● **Text section**
Gross profit was $2.3 million for the quarter versus gross profit of $2.4 million for the comparable quarter, and operating income was $523,000 and $2 million for the quarter’s ended March 31, 2016 and 2015 respectively.
Results of operations for the shipyard division were impacted somewhat by efforts to integrate LEEVAC operations into our existing shipyard group. For our services division, revenue was $26.6 million for the first quarter 2016 and $24.8 million for the 2015 quarter from increase of 7% on a comparable basis.
The increase in revenue relative to the comparable quarter is due to increases in the scope of two large offshore services products.
Gross profit was $3.3 million for the quarter versus gross profit of $2.3 million for the comparable quarter, and operating income was $2.1 million and $1.3 million for the quarter’s ended March 31, 2016 and 2015 respectively.
Gross profit and results of operations improved over the comparable quarter due to overall higher activity levels for the two offshore campaigns mentioned earlier, resulting in improved utilization of our workforce. Results were also positively impacted by the implementation of cost-cutting measures during the 2016 quarter.
Consolidated revenue backlog was $197.1 million and 1.7 million hours remaining to work at March 31, 2016 compared to revenue backlog of $232.4 million and 1.9 million hours remaining to work at December 31, 2015.
Of the backlog at quarter end, we expect to recognize revenue of approximately $170.1 million during the remainder of 2016 and $26.9 million in 2017 not including change orders, scope growth our new contracts that maybe awarded.
On a by segment basis, backlog at fabrication represented $48.8 million, shipyard represented $120 million, and services represented $28.3 million at March 31, 2015 compared to $62 million at fabrication, $131.7 million at shipyards, and $38.7 million at services at December 31, 2015.

● **Available data**
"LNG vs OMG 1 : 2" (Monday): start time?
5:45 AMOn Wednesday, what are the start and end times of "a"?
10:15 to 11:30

● **Job**
Reproduce the passage on quarterly results and backlog above word for word, in full.

● **Complete response**
Gross profit was $2.3 million for the quarter versus gross profit of $2.4 million for the comparable quarter, and operating income was $523,000 and $2 million for the quarter’s ended March 31, 2016 and 2015 respectively.
Results of operations for the shipyard division were impacted somewhat by efforts to integrate LEEVAC operations into our existing shipyard group. For our services division, revenue was $26.6 million for the first quarter 2016 and $24.8 million for the 2015 quarter from increase of 7% on a comparable basis.
The increase in revenue relative to the comparable quarter is due to increases in the scope of two large offshore services products.
Gross profit was $3.3 million for the quarter versus gross profit of $2.3 million for the comparable quarter, and operating income was $2.1 million and $1.3 million for the quarter’s ended March 31, 2016 and 2015 respectively.
Gross profit and results of operations improved over the comparable quarter due to overall higher activity levels for the two offshore campaigns mentioned earlier, resulting in improved utilization of our workforce. Results were also positively impacted by the implementation of cost-cutting measures during the 2016 quarter.
Consolidated revenue backlog was $197.1 million and 1.7 million hours remaining to work at March 31, 2016 compared to revenue backlog of $232.4 million and 1.9 million hours remaining to work at December 31, 2015.
Of the backlog at quarter end, we expect to recognize revenue of approximately $170.1 million during the remainder of 2016 and $26.9 million in 2017 not including change orders, scope growth our new contracts that maybe awarded.
On a by segment basis, backlog at fabrication represented $48.8 million, shipyard represented $120 million, and services represented $28.3 million at March 31, 2015 compared to $62 million at fabrication, $131.7 million at shipyards, and $38.7 million at services at December 31, 2015.